Arithmetic Mean For Series Of Ungrouped Data
Ungrouped data refers to a series of individual observations. There are three methods to calculate the mean for this type of data.
1. Direct Method
This is the simplest method. If we have $n$ individual observations $x_1, x_2, \dots, x_n$, the arithmetic mean ($\bar{x}$) is calculated by summing all the observations and dividing by the number of observations.
Formula:
$ \bar{x} = \frac{x_1 + x_2 + \dots + x_n}{n} = \frac{\sum_{i=1}^{n} x_i}{n} $
Example 1. The monthly pocket money (in ₹) of 5 students is 500, 650, 700, 450, and 900. Calculate the mean pocket money.
Answer:
Sum of observations ($ \sum x_i $) = $500 + 650 + 700 + 450 + 900 = 3200$
Number of observations ($n$) = 5
$ \bar{x} = \frac{\sum x_i}{n} = \frac{3200}{5} = 640 $
The mean monthly pocket money is ₹ 640.
2. Assumed Mean Method (Short-cut Method)
When the data values are large, the direct method can be time-consuming. The assumed mean method simplifies the calculation. In this method, we assume a value as the mean (A), preferably one from the middle of the data range. We then calculate the deviations of each observation from this assumed mean ($d_i = x_i - A$).
Derivation:
We know that $d_i = x_i - A$, so $x_i = A + d_i$.

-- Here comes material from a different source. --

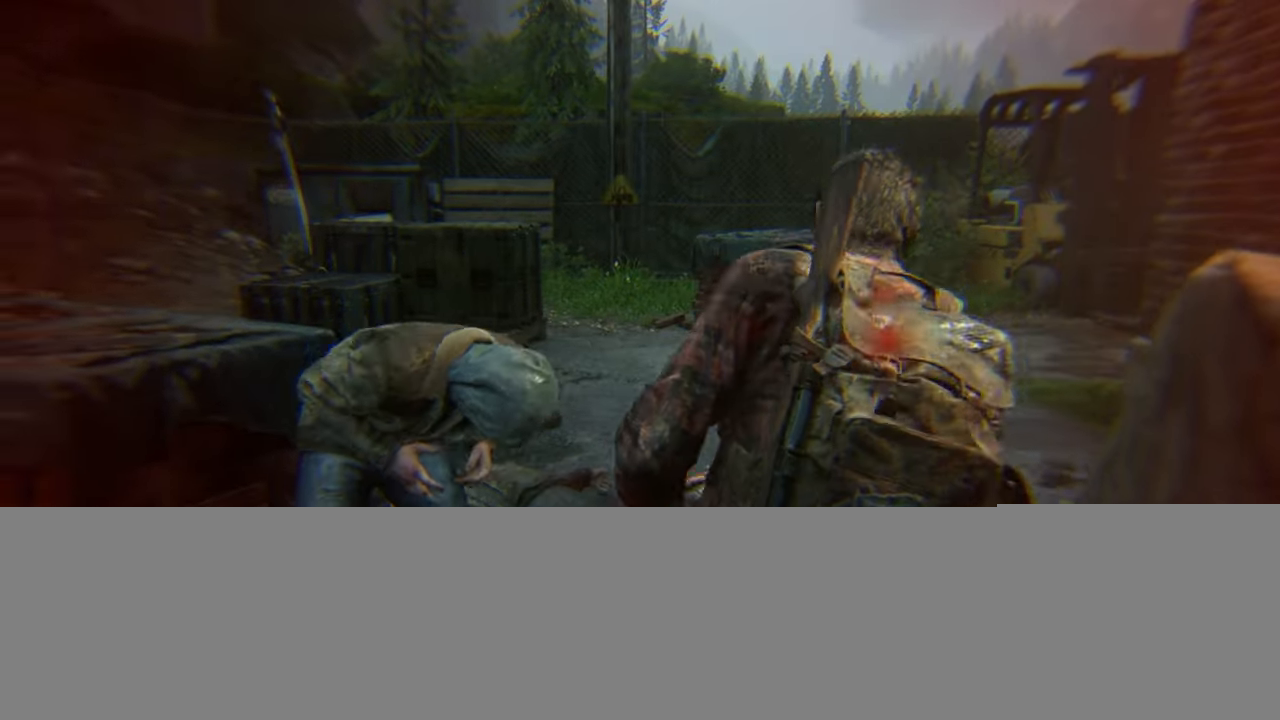
{"buttons": ["SQUARE", "L2"], "left_stick": "up", "events": [[467, "SQUARE", "down"]]}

The sum of all observations is $ \sum x_i = \sum (A + d_i) = \sum A + \sum d_i $.
Since A is a constant, $ \sum A = nA $. Thus, $ \sum x_i = nA + \sum d_i $.
Dividing by $n$, we get $ \frac{\sum x_i}{n} = \frac{nA}{n} + \frac{\sum d_i}{n} $.
Therefore, $ \bar{x} = A + \frac{\sum d_i}{n} $.
Formula:
$ \bar{x} = A + \frac{\sum d_i}{n} $, where $d_i = x_i - A$.
Example 2. Using the data from Example 1, calculate the mean using the assumed mean method. Let the assumed mean (A) be 700.
Answer:
$x_i$ | $d_i = x_i - 700$ |
---|---|
500 | -200 |
650 | -50 |
700 | 0 |
450 | -250 |
900 | +200 |
$ \sum d_i = -300 $ |
$ \bar{x} = A + \frac{\sum d_i}{n} = 700 + \frac{-300}{5} = 700 - 60 = 640 $.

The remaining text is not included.